Saved data entries
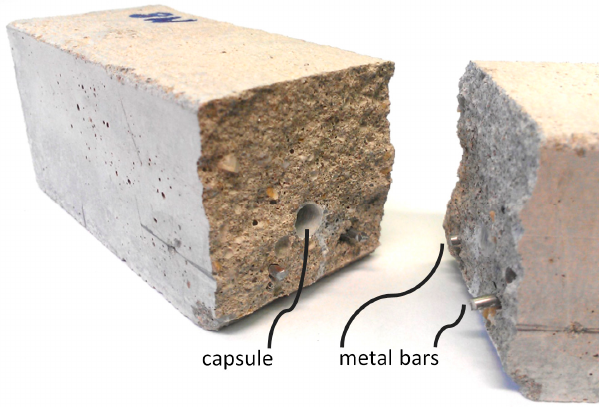
Figure 2. Split 4 cm × 4 cm × 16 cm specimen showing an embedded capsule that has been ruptured during bending.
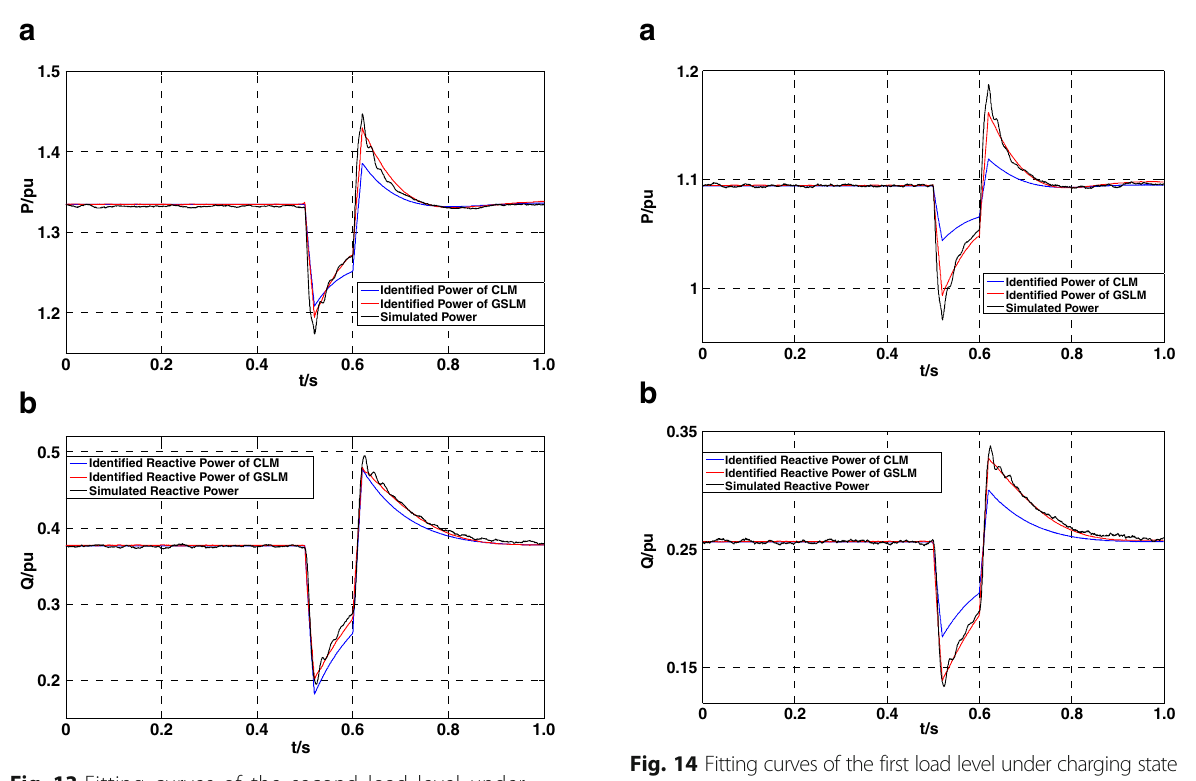
Fig. 13 Fitting curves of the second load level under charging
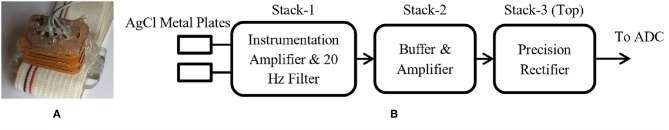
Stacked sEMG electrode (A) and its architecture (B).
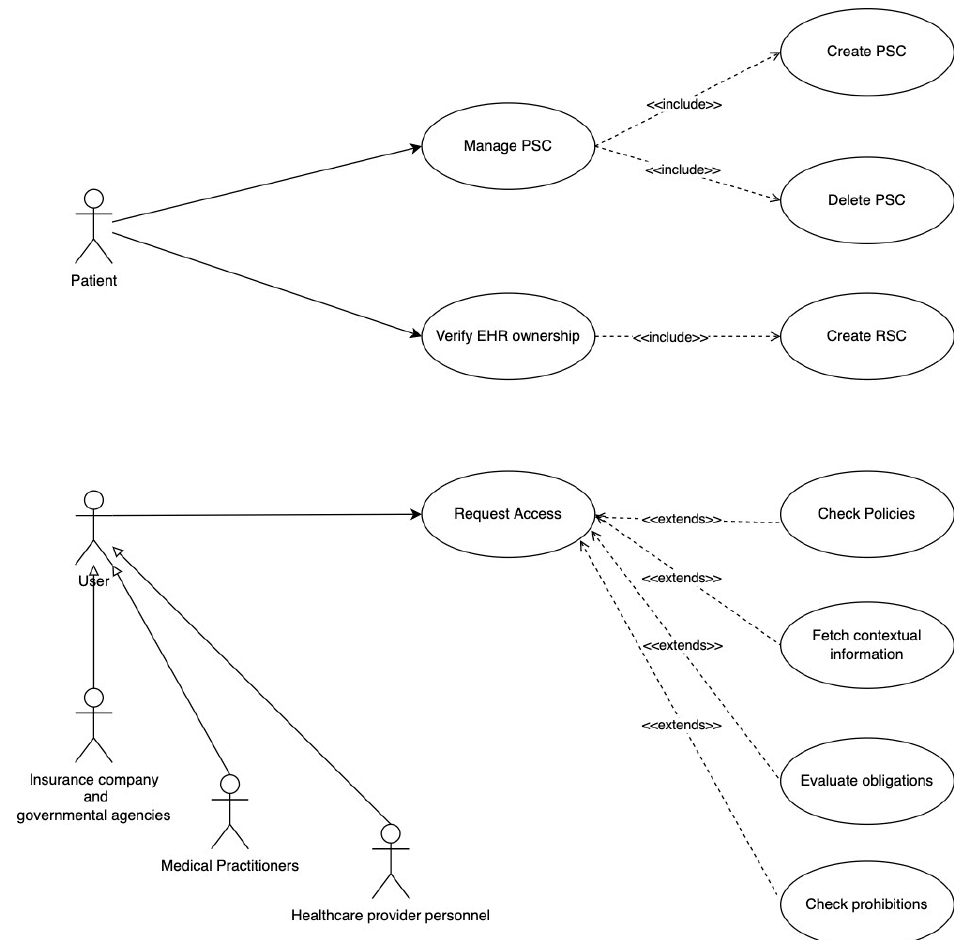
Figure 4. Use Cases of Access Control in GHPE.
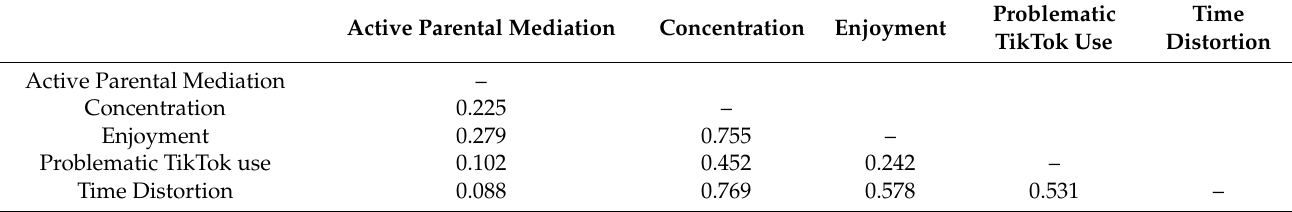
Table 5. Discriminant Validity: Heterotrait Monotrait (HTMT)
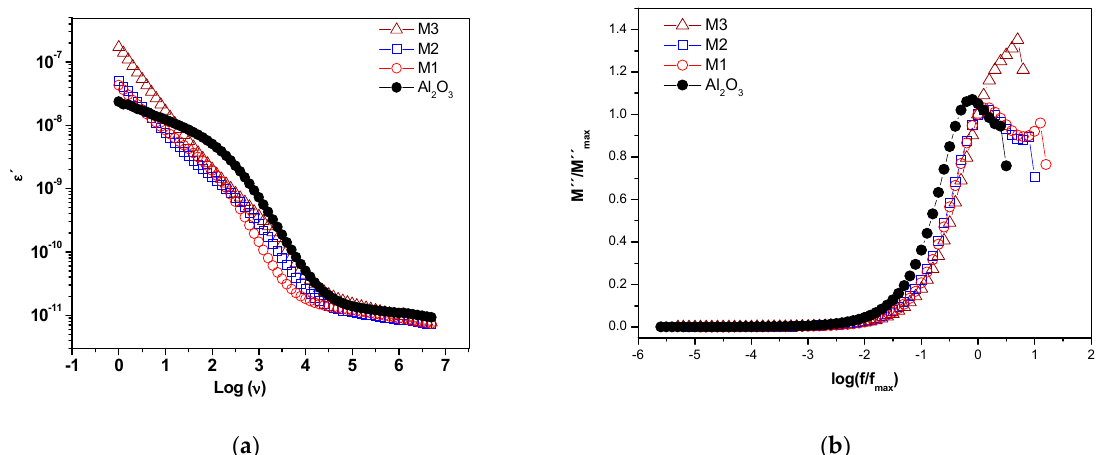
Figure 8. Dielectric spectrum ( a ) real permittivity and ( b ) dielectric module for γ -alumina and supported birnessite materials. For M3, a displacement towards high frequencies occurred at the maximum peak of the dielectric module.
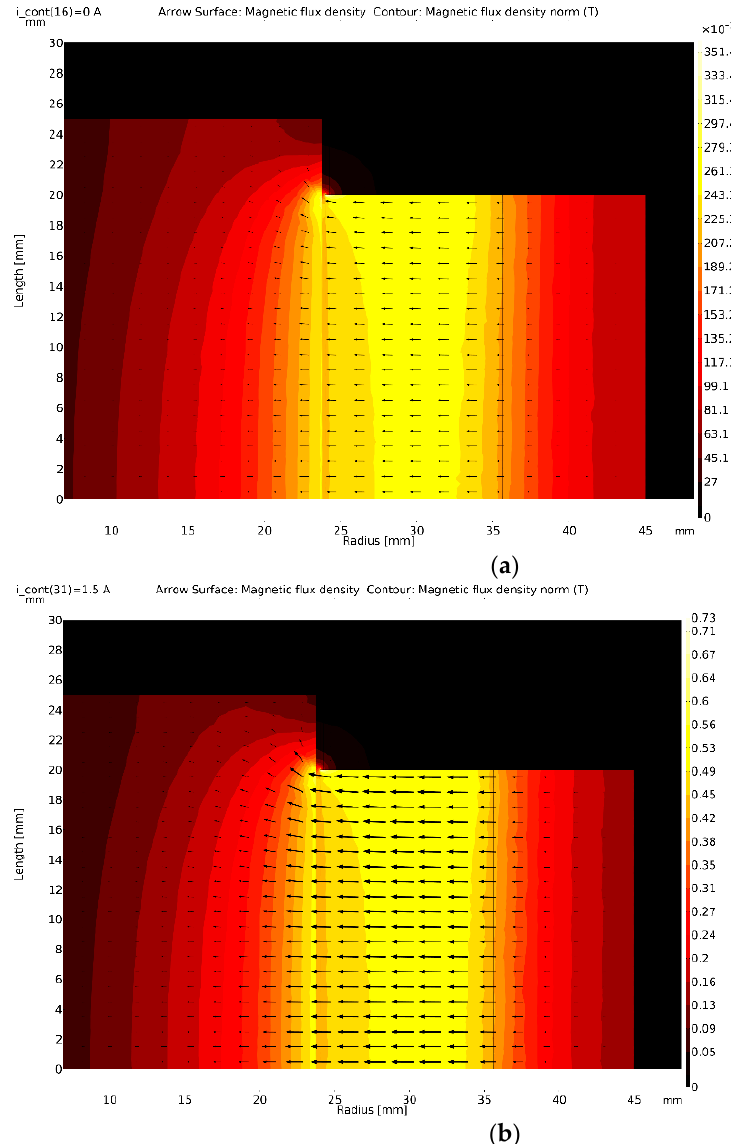
Figure 10. Magnetic flux density along the magnetic bearing for a control current of 0 A ( a ) and 1.5 A ( b ).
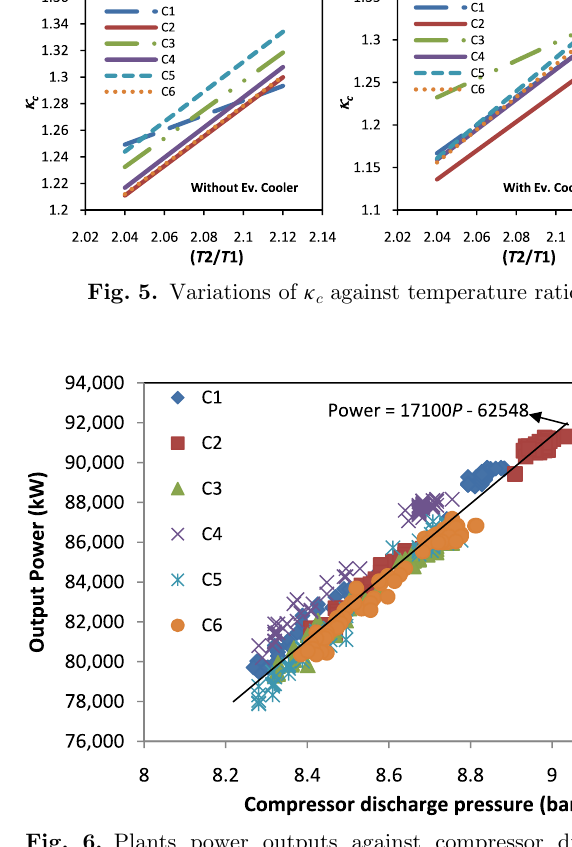
Fig. 6. Plants power outputs against compressor discharge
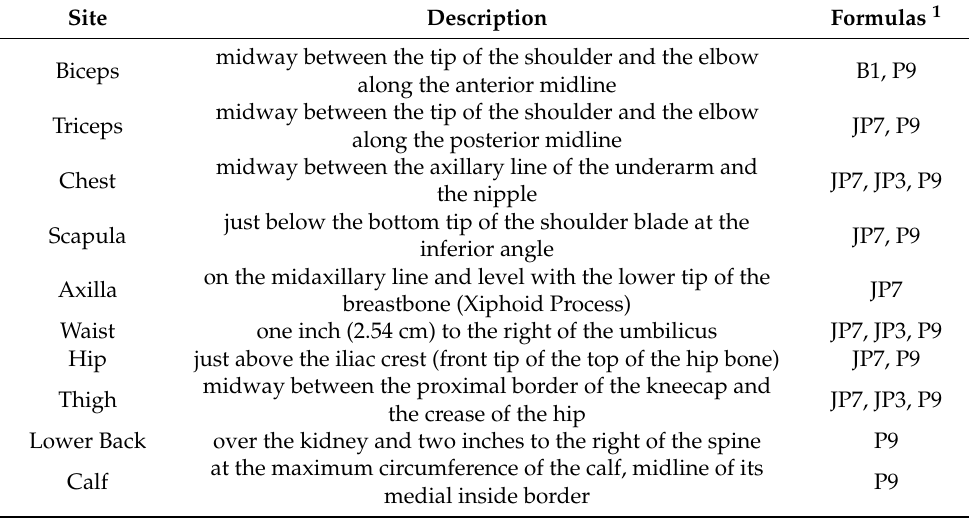
Table 2. Anatomic sites for subcutaneous adipose tissue layer thickness measurements required by the evaluated formulas, as instructed by the BodyViewProFit software. Site Description Formulas 1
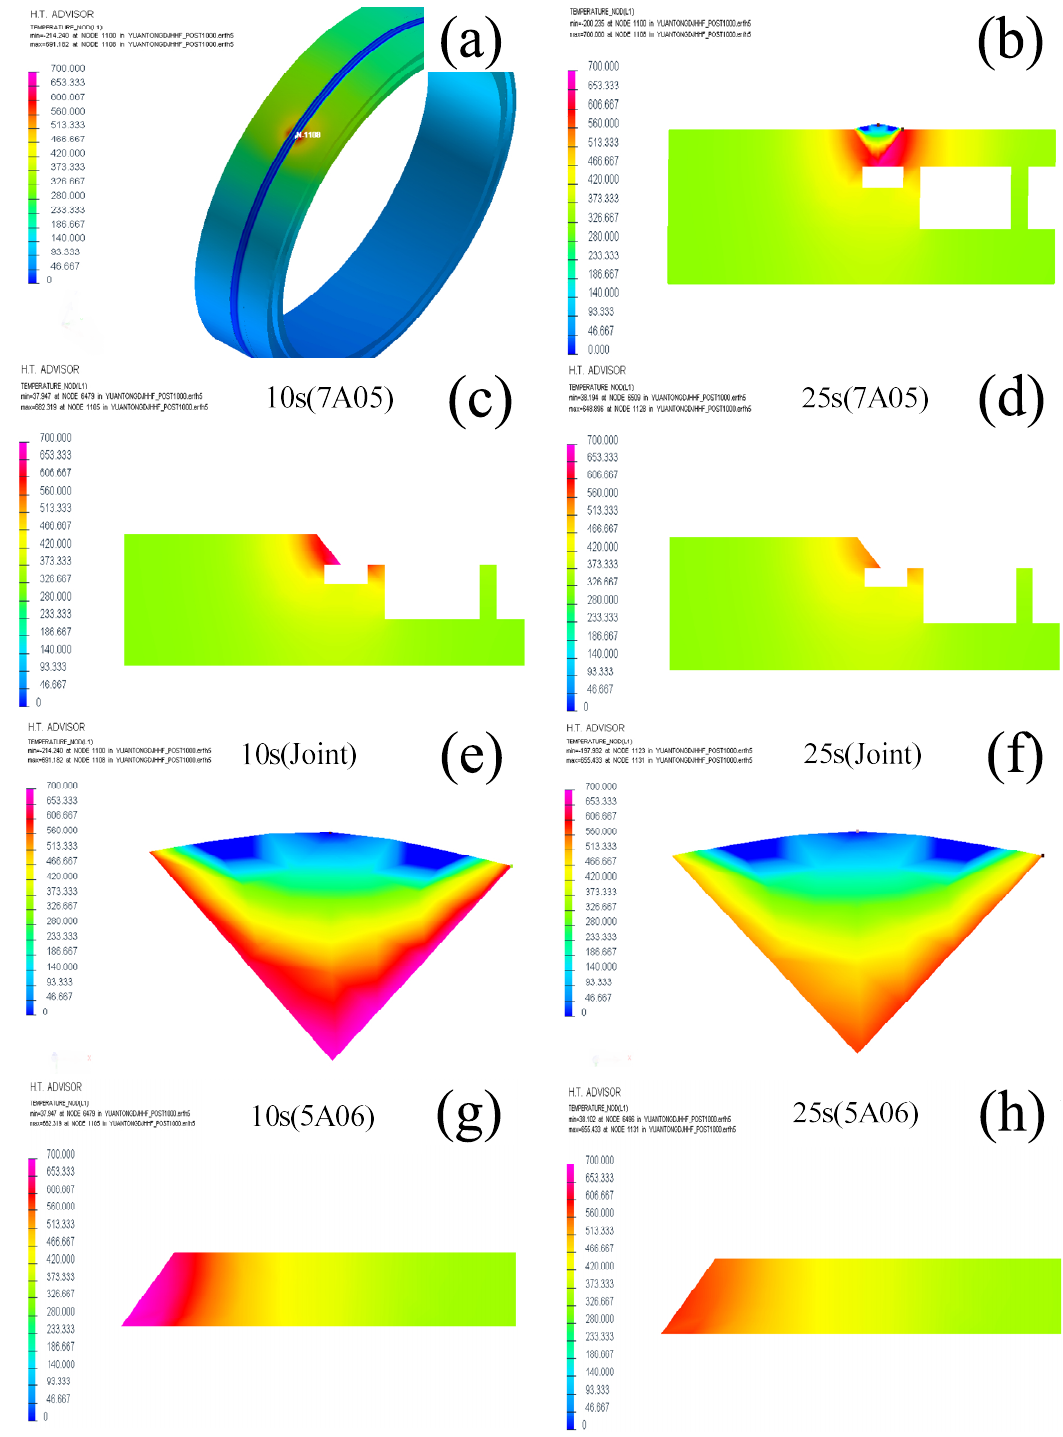
Figure 11. Temperature field distributions: ( a ) simulation of temperature field distribution of welded joints; ( b ) temperature distribution of welded joint profiles; ( c – d ) 7A05BM profile temperature field distribution; ( d , e ) weld profile temperature field distribution; ( g , h ) 5A06BM profile temperature field distribution.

What you will do:
Transcribe each entry precisely as given, leaving the pictures out.

Output below:
Figure 2. Split 4 cm × 4 cm × 16 cm specimen showing an embedded capsule that has been ruptured during bending.
Fig. 13 Fitting curves of the second load level under charging
Stacked sEMG electrode (A) and its architecture (B).
Figure 4. Use Cases of Access Control in GHPE.
Table 5. Discriminant Validity: Heterotrait Monotrait (HTMT)
Figure 8. Dielectric spectrum ( a ) real permittivity and ( b ) dielectric module for γ -alumina and supported birnessite materials. For M3, a displacement towards high frequencies occurred at the maximum peak of the dielectric module.
Figure 10. Magnetic flux density along the magnetic bearing for a control current of 0 A ( a ) and 1.5 A ( b ).
Fig. 6. Plants power outputs against compressor discharge
Table 2. Anatomic sites for subcutaneous adipose tissue layer thickness measurements required by the evaluated formulas, as instructed by the BodyViewProFit software. Site Description Formulas 1
Figure 11. Temperature field distributions: ( a ) simulation of temperature field distribution of welded joints; ( b ) temperature distribution of welded joint profiles; ( c – d ) 7A05BM profile temperature field distribution; ( d , e ) weld profile temperature field distribution; ( g , h ) 5A06BM profile temperature field distribution.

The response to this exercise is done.